Extracted page text data:

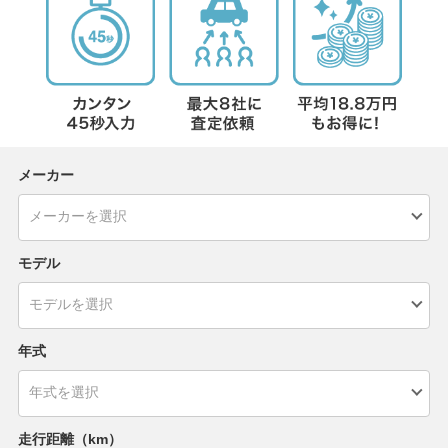
メーカー
モデル
年式
走行距離（km）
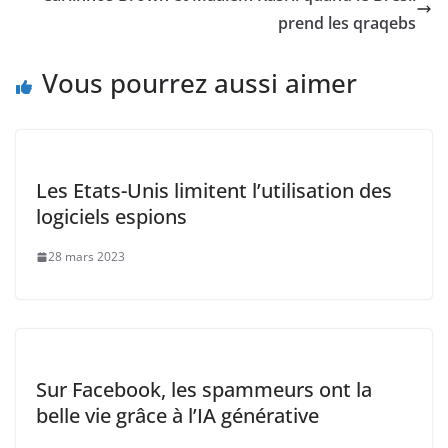
o
p
k
prend les qraqebs
k
Vous pourrez aussi aimer
Les Etats-Unis limitent l’utilisation des
logiciels espions
28 mars 2023
Sur Facebook, les spammeurs ont la
belle vie grâce à l’IA générative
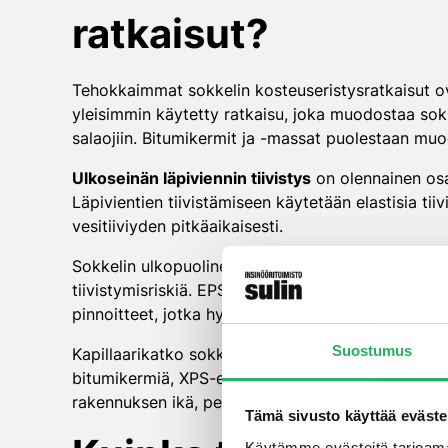
ratkaisut?
Tehokkaimmat sokkelin kosteuseristysratkaisut ov
yleisimmin käytetty ratkaisu, joka muodostaa sokk
salaojiin. Bitumikermit ja -massat puolestaan mu
Ulkoseinän läpiviennin tiivistys
on olennainen osa 
Läpivientien tiivistämiseen käytetään elastisia tii
vesitiiviyden pitkäaikaisesti.
Sokkelin ulkopuolinen lämmöneristys on tehokas t
tiivistymisriskiä. EPS- tai XPS-levyt ovat yleisi
pinnoitteet, jotka hylkivät vettä mutta sallivat ra
Suostumus
Kapillaarikatko sokkelin ja anturan välissä on kri
bitumikermiä, XPS-eristettä tai erikoistapaukissa 
rakennuksen ikä, perustustyyppi ja ympäröivät m
Tämä sivusto käyttää eväste
Käytämme evästeitä tarjoama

## Work item
Where an entry holds a picture, leave the picture out and output the rest exactly.

## Exercise solution
メーカー
モデル
年式
走行距離（km）
o
p
k
prend les qraqebs
k
Vous pourrez aussi aimer
Les Etats-Unis limitent l’utilisation des
logiciels espions
28 mars 2023
Sur Facebook, les spammeurs ont la
belle vie grâce à l’IA générative
ratkaisut?
Tehokkaimmat sokkelin kosteuseristysratkaisut ov
yleisimmin käytetty ratkaisu, joka muodostaa sokk
salaojiin. Bitumikermit ja -massat puolestaan mu
Ulkoseinän läpiviennin tiivistys
on olennainen osa 
Läpivientien tiivistämiseen käytetään elastisia tii
vesitiiviyden pitkäaikaisesti.
Sokkelin ulkopuolinen lämmöneristys on tehokas t
tiivistymisriskiä. EPS- tai XPS-levyt ovat yleisi
pinnoitteet, jotka hylkivät vettä mutta sallivat ra
Suostumus
Kapillaarikatko sokkelin ja anturan välissä on kri
bitumikermiä, XPS-eristettä tai erikoistapaukissa 
rakennuksen ikä, perustustyyppi ja ympäröivät m
Tämä sivusto käyttää eväste
Käytämme evästeitä tarjoama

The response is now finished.